Activities of WATCH in case of arrests and other police repressions

WATCH is a network of lawyers established to monitor human rights infringements by police authorities before and during the G8 Summit in 2008. Watch exists parallel to other legal teams organised by activists.
WATCH has nothing to do with these other legal teams managerially, but WATCH is in contact and exchanges information with them.

The prime objective of WATCH is to prevent human rights infringements. In order to achieve this object, WATCH has published basic legal information about the criminal procedure in Japan and other topics necessary for activists to protect themselves against illegal repression.
Furthermore, WATCH will attend the demonstration in Sapporo on July 5th and observe police behaviour, with the support of media activists record cases of police repression, and publish these cases for the scrutiny of international society.

As a basic principle, WATCH does not directly support people who have been arrested. Also, WATCH does not collect comprehensive information about all the arrestees and organise support for these people. If an activist from abroad gets arrested, it is the task of the inviting group to organise support for him/her. If there is no inviting group, WATCH will do the best to give support, but please be forewarned that, due to lack of personnel, WATCH is not able to offer support in every case.

If you get arrested, please ask for the so-called duty lawyer, in Japanese tôban bengoshi. The duty lawyer is a lawyer provided by the local bar association, and the first time she or he provides you with legal counsel it is free of charge. You can imagine the duty lawyer as an emergency doctor who gives you a first-aid treatment. You can call her or him just by saying to the police at the police station that you want to see a duty lawyer.
Then the police will contact the local bar association which will send a duty lawyer to you. Also, your friends and supporters can call the local bar association to order a duty lawyer for you. The telephone numbers are listed at the end of this text.
The duty lawyer interviews the arrested person in the absence of police officers and listens to what the arrestee says, gives him/her explanation about his/her rights and the legal procedure and he/she arranges communication between the arrestee and the outside world. If you have invitation groups or other groups who are in charge of taking care of you, ask the duty lawyer to contact them on your behalf.

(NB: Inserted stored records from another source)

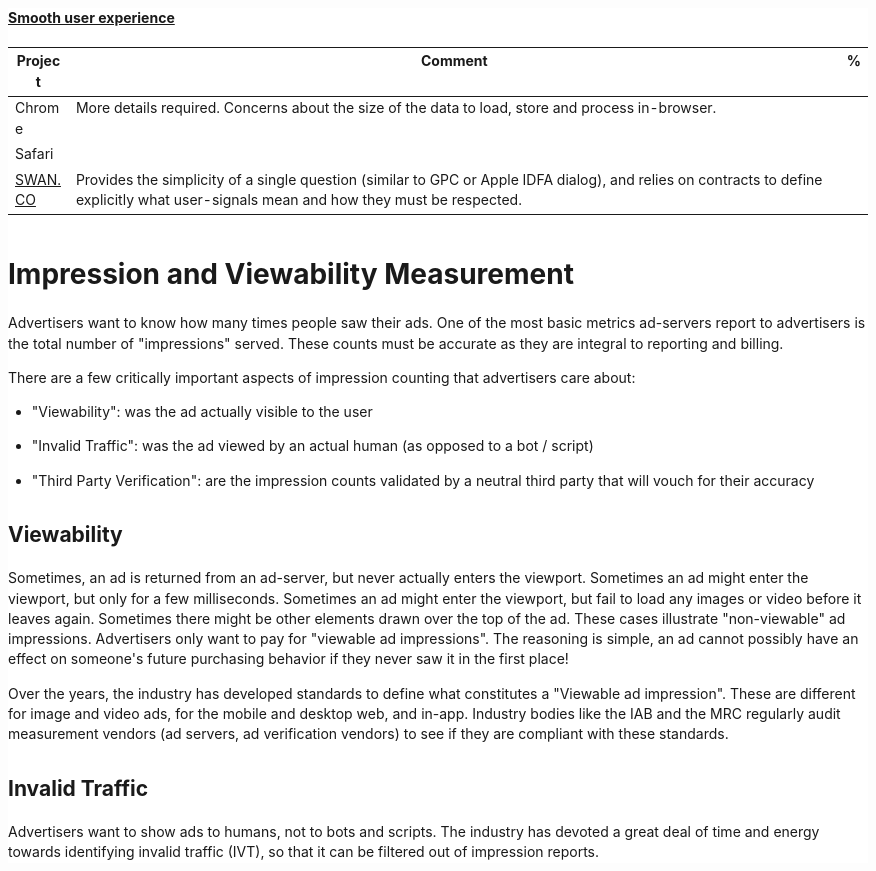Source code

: #### [Smooth user experience](#smooth-user-experience)

| Project | Comment | % |
|-|-|-|
| Chrome | More details required. Concerns about the size of the data to load, store and process in-browser. | |
| Safari | | |
| [SWAN.CO](https://github.com/swan-community/swan) | Provides the simplicity of a single question (similar to GPC or Apple IDFA dialog), and relies on contracts to define explicitly what user-signals mean and how they must be respected. | |

# Impression and Viewability Measurement

Advertisers want to know how many times people saw their ads. One of the most
basic metrics ad-servers report to advertisers is the total number of
"impressions" served. These counts must be accurate as they are integral to
reporting and billing.

There are a few critically important aspects of impression counting that
advertisers care about:

-   "Viewability": was the ad actually visible to the user

-   "Invalid Traffic": was the ad viewed by an actual human (as opposed to a bot
    / script)

-   "Third Party Verification": are the impression counts validated by a neutral
    third party that will vouch for their accuracy

## Viewability

Sometimes, an ad is returned from an ad-server, but never actually enters the
viewport. Sometimes an ad might enter the viewport, but only for a few
milliseconds. Sometimes an ad might enter the viewport, but fail to load any
images or video before it leaves again. Sometimes there might be other elements
drawn over the top of the ad. These cases illustrate "non-viewable" ad
impressions. Advertisers only want to pay for "viewable ad impressions". The
reasoning is simple, an ad cannot possibly have an effect on someone's future
purchasing behavior if they never saw it in the first place!

Over the years, the industry has developed standards to define what constitutes
a "Viewable ad impression". These are different for image and video ads, for the
mobile and desktop web, and in-app. Industry bodies like the IAB and the MRC
regularly audit measurement vendors (ad servers, ad verification vendors) to see
if they are compliant with these standards.

## Invalid Traffic

Advertisers want to show ads to humans, not to bots and scripts. The industry
has devoted a great deal of time and energy towards identifying invalid traffic
(IVT), so that it can be filtered out of impression reports.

If you wish to have a legal support by a lawyer after your first interview with the duty lawyer, you have to appoint the duty lawyer or any other lawyer as a private defense lawyer and pay money. However, in certain cases you can make use of financial aid. For details, please ask the duty lawyer.

Duty lawyers are organised by the local bar associations. WATCH is not linked with the duty lawyers. But some members of WATCH may also serve as duty lawyers or as private defense lawyers.

Apart from WATCH, there is a private organisation called Kyûen Renraku Center ("Support Contact Center", tel. 03-3591-1301) which specializes in organising support for arrested activists. If an activist from abroad gets arrested, he/she can also demand at the police station for the police to contact the Kyûen Renraku Center. Kyûen Renraku Center is in fact a specialist in support activities. However, the support by the Kyûen Renraku Center may be limited in Hokkaido owing to geographical reasons. Also, from a linguistic point of view, it might be better for the international activists to ask for a duty lawyer, because the local bar association is more likely to be able to send you an interpreter along with the duty lawyer.

Phone numbers for duty lawyers:

Sapporo 011-272-1010
Tokyo 03-3580-0082
Osaka 06-6363-0080

These phone numbers are meant for the friends and helpers who want to ask for a duty lawyer for the arrestee. The arrestee him-/herself can just say "Please call a duty lawyer" to the police officer at the police station. It might be helpful to write "tôban bengoshi" on your arm before going to a demonstration.